10

I am training a neural network where the target data is a vector of angles in radians (between $0$ and $2\pi$).

I am looking for study material on how to encode this data.

Can you supply me with a book or research paper that covers this topic comprehensively?

nbro
  • 39,006
  • 12
  • 98
  • 176
user366312
  • 351
  • 1
  • 12
  • 1
    Many suggestions here: https://stats.stackexchange.com/questions/565038/why-doesnt-mean-square-error-work-in-case-of-angular-data/565057#565057 – Sycorax Nov 27 '22 at 22:19

2 Answers2

17

The main problem with simply using the values $\alpha \in [0, 2\pi]$ is that semantically $0 = 2\pi$, but numerically $0$ and $2\pi$ are maximally far apart.
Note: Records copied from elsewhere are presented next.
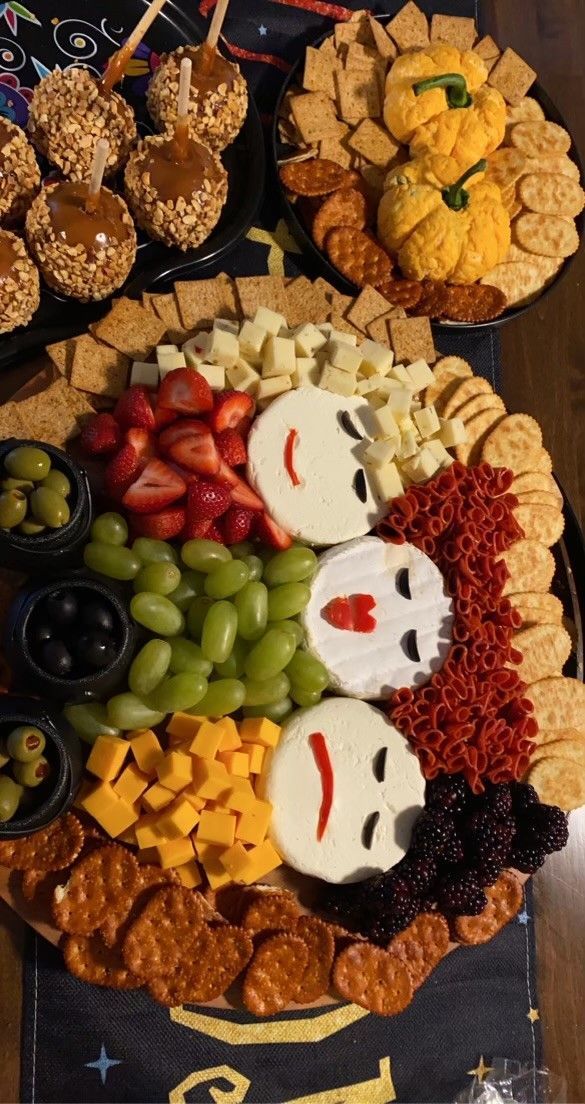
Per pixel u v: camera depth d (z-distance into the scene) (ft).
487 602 3.02
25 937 2.74
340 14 3.52
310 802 2.78
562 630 3.18
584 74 3.92
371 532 3.02
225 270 3.20
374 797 2.83
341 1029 2.94
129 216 2.97
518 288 3.44
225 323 2.96
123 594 2.75
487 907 2.95
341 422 3.00
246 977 2.67
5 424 2.74
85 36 3.22
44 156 3.09
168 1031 2.80
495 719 2.95
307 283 3.15
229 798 2.65
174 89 3.07
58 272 2.89
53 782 2.47
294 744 2.80
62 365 2.85
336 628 2.90
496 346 3.51
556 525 3.24
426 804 2.89
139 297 3.02
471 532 3.01
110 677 2.57
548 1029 3.18
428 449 3.06
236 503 2.84
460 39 3.58
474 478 3.05
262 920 2.72
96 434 2.74
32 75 3.15
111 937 2.61
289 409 2.96
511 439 3.22
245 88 3.18
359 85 3.39
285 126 3.33
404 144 3.41
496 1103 3.05
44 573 2.64
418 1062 3.00
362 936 2.81
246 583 2.77
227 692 2.69
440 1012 3.06
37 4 3.19
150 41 3.27
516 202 3.46
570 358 3.66
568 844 3.35
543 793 3.07
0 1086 2.69
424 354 3.20
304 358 3.01
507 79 3.57
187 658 2.71
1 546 2.52
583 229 3.57
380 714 2.89
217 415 2.81
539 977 3.22
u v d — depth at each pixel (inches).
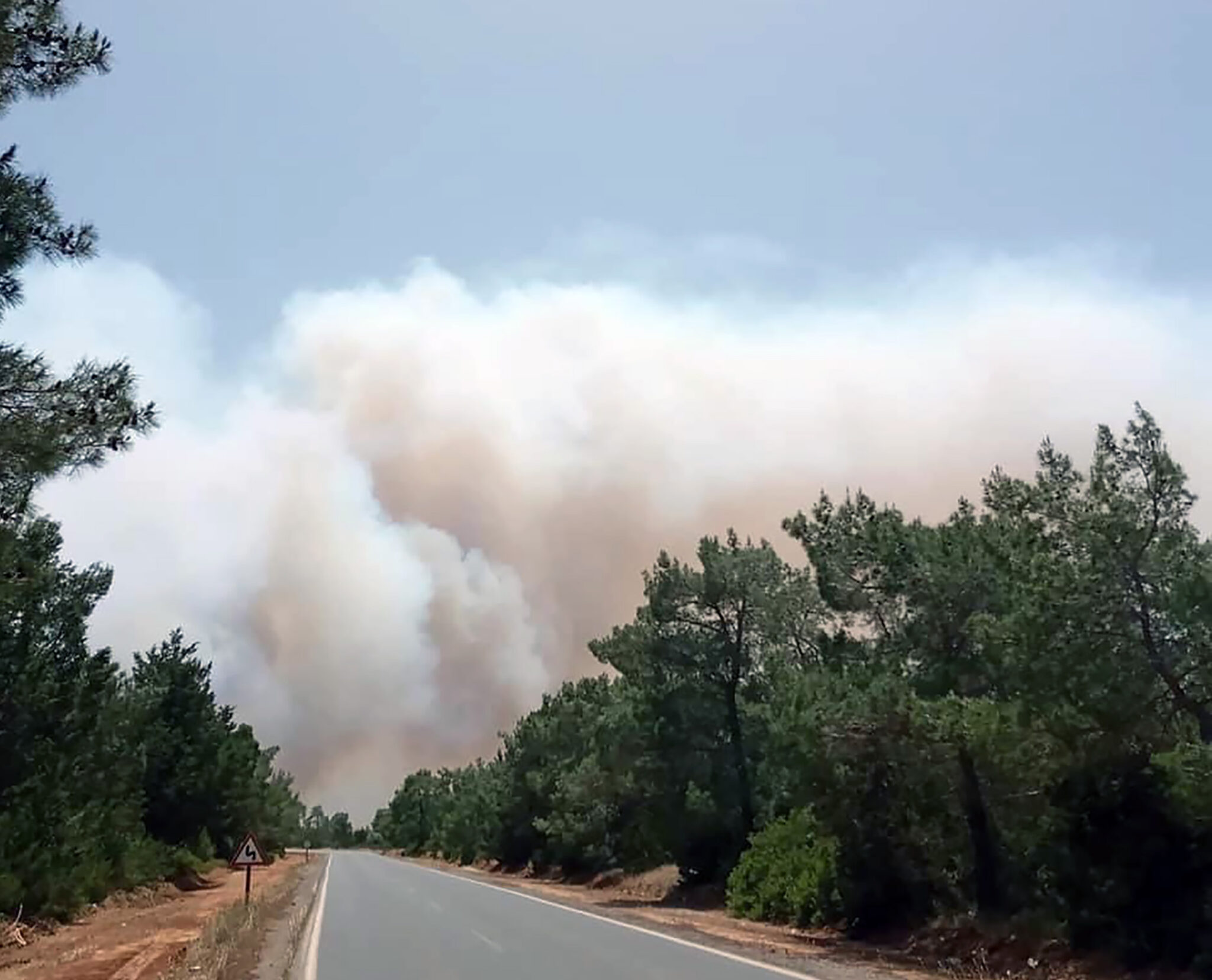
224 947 711.1
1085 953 652.7
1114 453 650.2
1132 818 621.9
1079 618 631.2
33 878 1135.0
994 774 777.6
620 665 1546.5
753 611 1477.6
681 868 1497.3
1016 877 799.7
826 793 877.2
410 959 726.5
A common way to encode this is by a vector of $\sin$ and $\cos$. It perfectly conveys the fact that $0 = 2\pi$, because:

$$ \begin{bmatrix} \sin(0)\\ \cos(0) \end{bmatrix} = \begin{bmatrix} \sin(2\pi)\\ \cos(2\pi) \end{bmatrix} $$

This encoding essentially maps the angle values onto the 2D unit circle. In order to decode this, you can calculate $$\text{atan}2(a_1, a_2) = \alpha,$$

where $a_1 = \sin(\alpha)$ and $a_2 = \cos(\alpha)$.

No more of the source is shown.